This is the third in a series of reports on ongoing face recognition vendor tests (FRVT) executed by the National Institute of Standards and Technology (NIST). The first two reports cover, respectively, the performance of one-to-one face recognition algorithms used for verification of asserted identities, and performance of one-to-many face recognition algorithms used for identification of individuals in photo data bases. This document extends those evaluations to document accuracy variations across demographic groups.
The recent expansion in the availability, capability, and use of face recognition has been accompanied by assertions that demographic dependencies could lead to accuracy variations and potential bias. A report from Georgetown University work noted that prior studies, articulated sources of bias, described the potential impacts particularly in a policing context, and discussed policy and regulatory implications. Additionally, this work is motivated by studies of demographic effects in more recent face recognition and gender estimation algorithms.

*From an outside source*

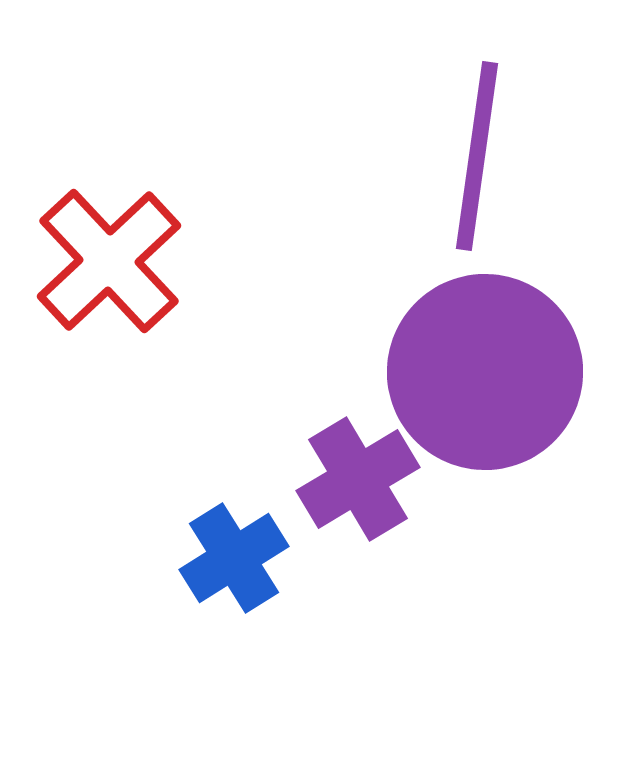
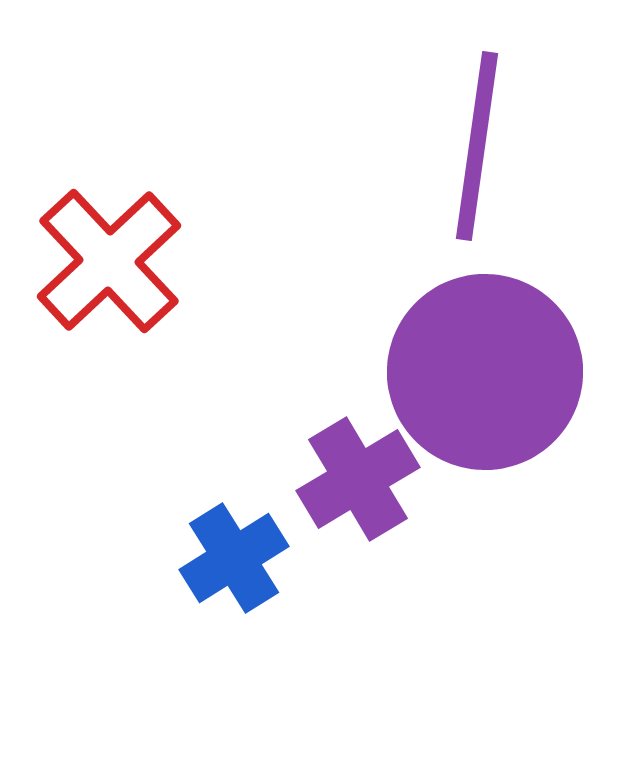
purple line: moved 10 px up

NIST has conducted tests to quantify demographic differences in contemporary face recognition algorithms. This report provides details about the recognition process, notes where demographic effects could occur, details specific performance metrics and analyses, gives empirical results, and recommends research into the mitigation of performance deficiencies.
NIST intends this report to inform discussion and decisions about the accuracy, utility, and limitations of face recognition technologies. Its intended audience includes policy makers, face recognition algorithm developers, systems integrators, and managers of face recognition systems concerned with mitigation of risks implied by demographic differentials.
The NIST Information Technology Laboratory (ITL) quantified the accuracy of face recognition algorithms for demographic groups defined by sex, age, and race or country of birth.
We used both one-to-one verification algorithms and one-to-many identification search algorithms. These were submitted to the FRVT by corporate research and development laboratories and a few universities. As prototypes, these algorithms were not necessarily available as mature integrable products. Their performance is detailed in FRVT reports.
We used these algorithms with four large datasets of photographs collected in U.S. governmental applications that are currently in operation: Domestic mugshots collected in the United States. Application photographs from a global population of applicants for immigration benefits. Visa photographs submitted in support of visa applicants. Border crossing photographs of travelers entering the United States.
All four datasets were collected for authorized travel, immigration or law enforcement processes. The first three sets have good compliance with image capture standards. The last set does not, given constraints on capture duration and environment. Together these datasets allowed us to process a total of 18.27 million images of 8.49 million people through 189 mostly commercial algorithms from 99 developers.